**Problem description**. Nothing before the line containing "is an e_avalon_slave" should appear; please restate that line and every later line word for word through the end of the listing.

**Data extract**.

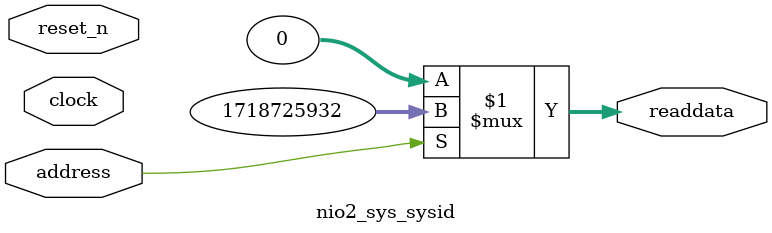
<source format=v>



// synthesis translate_off
`timescale 1ns / 1ps
// synthesis translate_on

// turn off superfluous verilog processor warnings 
// altera message_level Level1 
// altera message_off 10034 10035 10036 10037 10230 10240 10030 

module nio2_sys_sysid (
               // inputs:
                address,
                clock,
                reset_n,

               // outputs:
                readdata
             )
;

  output  [ 31: 0] readdata;
  input            address;
  input            clock;
  input            reset_n;

  wire    [ 31: 0] readdata;
  //control_slave, which is an e_avalon_slave
  assign readdata = address ? 1718725932 : 0;

endmodule



</source>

**Reply**.
  //control_slave, which is an e_avalon_slave
  assign readdata = address ? 1718725932 : 0;

endmodule



</source>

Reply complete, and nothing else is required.